The tone Epic takes in their announcement seems to doubles down on how different Fortnite esports will be from other big leagues. In another sentence lifted from their official announcement, the favorable comparison Epic creates between The Fortnite World Cup and leagues like OWL (and the LCS, for that matter) is hard to miss:
"We’ll be supporting community organized events, online events, and major organized competitions all over the world, where anyone can participate, and anyone can win...whether you’re in the competition or watching at home, we want this to be fun for everyone"
Overwatch has channeled all the trimming and feel of "the big leagues" by highlighting regional teams and encouraging rivalries that resemble traditional sports franchises. Their players have to live up to a professional standard in both their on-stage and off-stage behavior. Simply put, the Overwatch League is less about fun and more about accomplishment, greatness, and esports glory.

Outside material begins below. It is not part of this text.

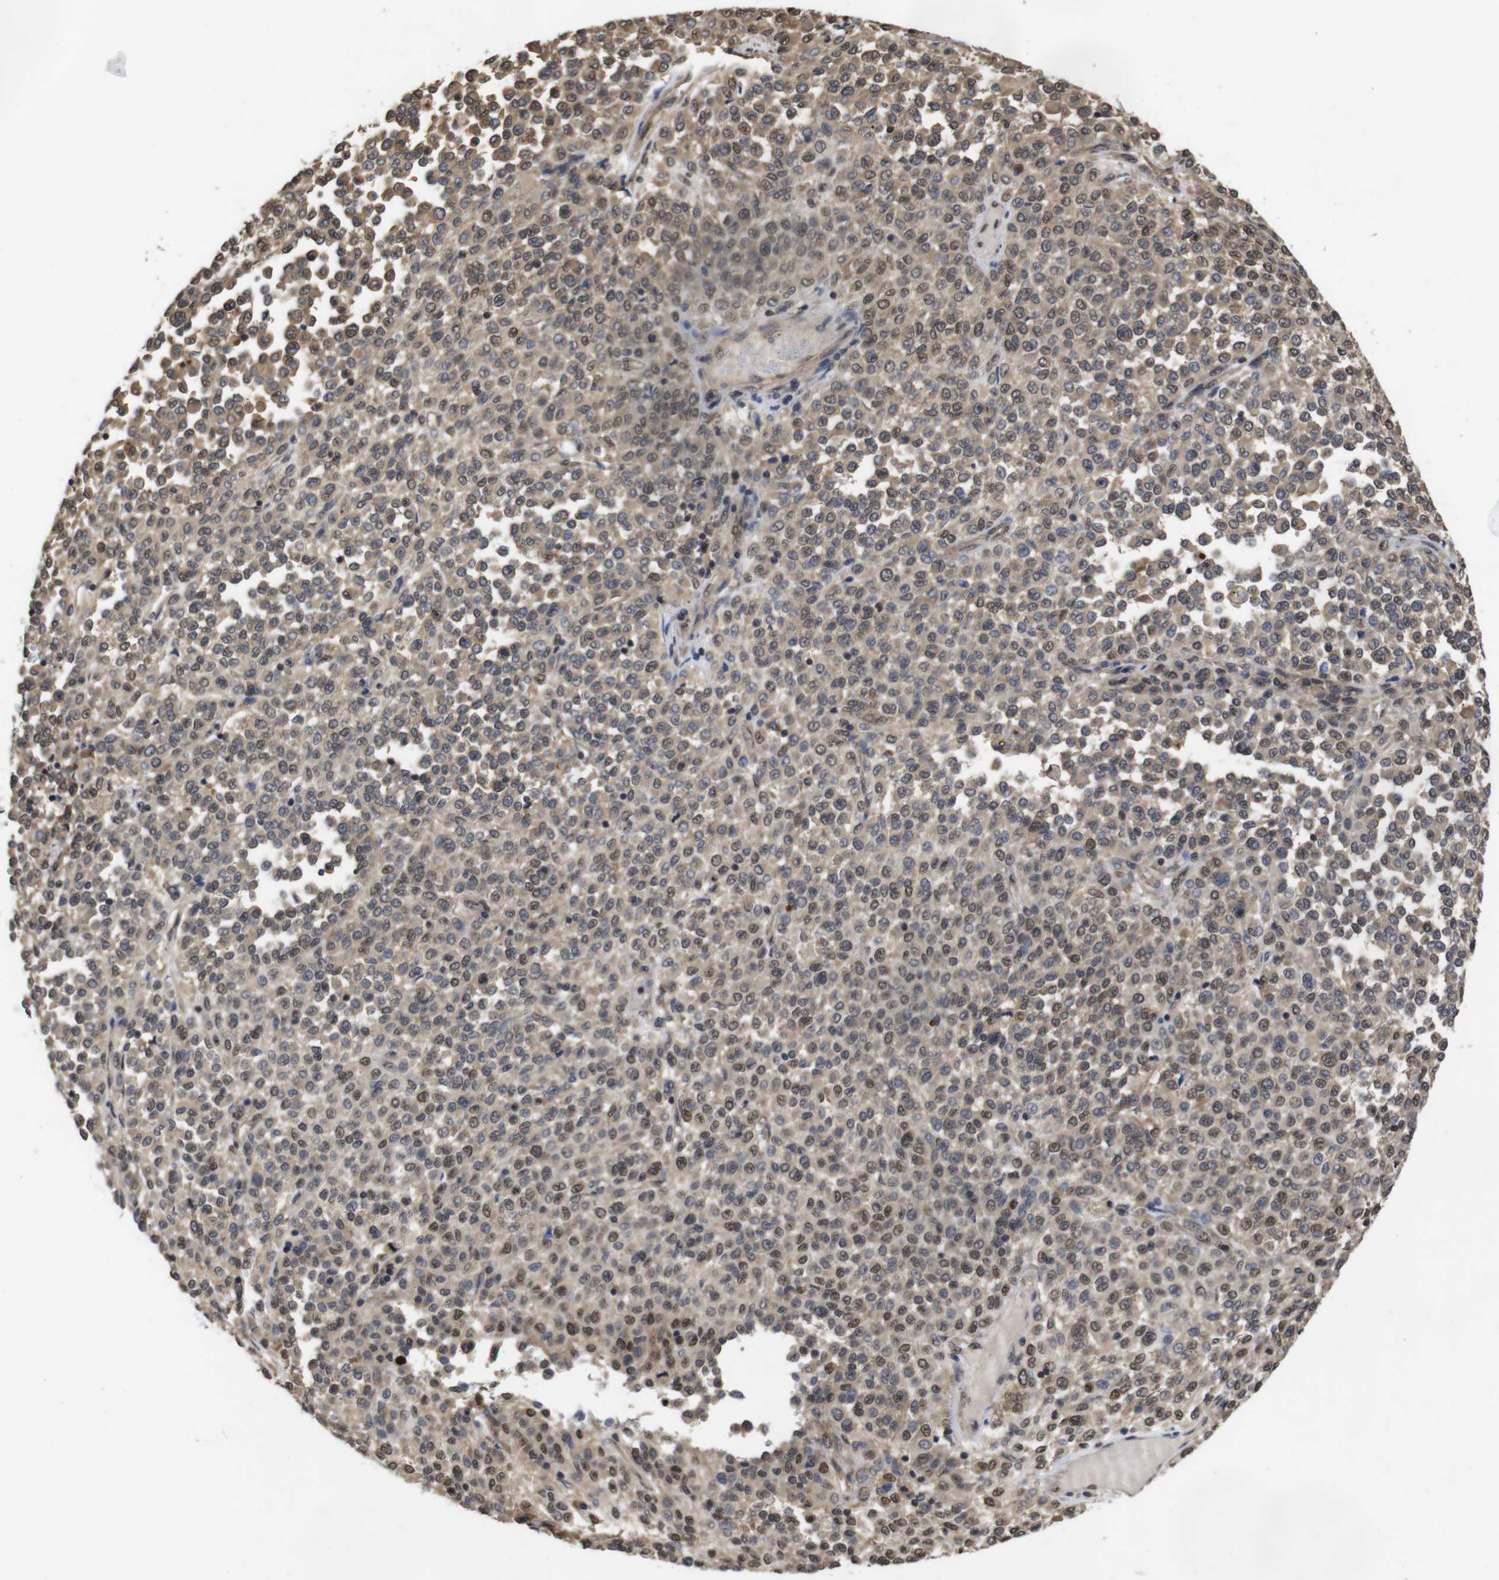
{"staining": {"intensity": "moderate", "quantity": ">75%", "location": "cytoplasmic/membranous,nuclear"}, "tissue": "melanoma", "cell_type": "Tumor cells", "image_type": "cancer", "snomed": [{"axis": "morphology", "description": "Malignant melanoma, Metastatic site"}, {"axis": "topography", "description": "Pancreas"}], "caption": "Melanoma stained with a brown dye shows moderate cytoplasmic/membranous and nuclear positive positivity in approximately >75% of tumor cells.", "gene": "SUMO3", "patient": {"sex": "female", "age": 30}}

But, the Fortnite World Cup doesn't see to channel any of that "elite pro-gamer" feeling with this announcement. Instead, Epic relies on unusually casual language -- as if it is normal to invest $100 million dollars just so everyone can have a good time. If Fortnite ever creates a league of their own, will it share this same appeal? It seems likely.
Considering Fortnite's wacky aesthetic and non-serious tone, it is possible that a not-so-serious esports experience is in the titles best interest.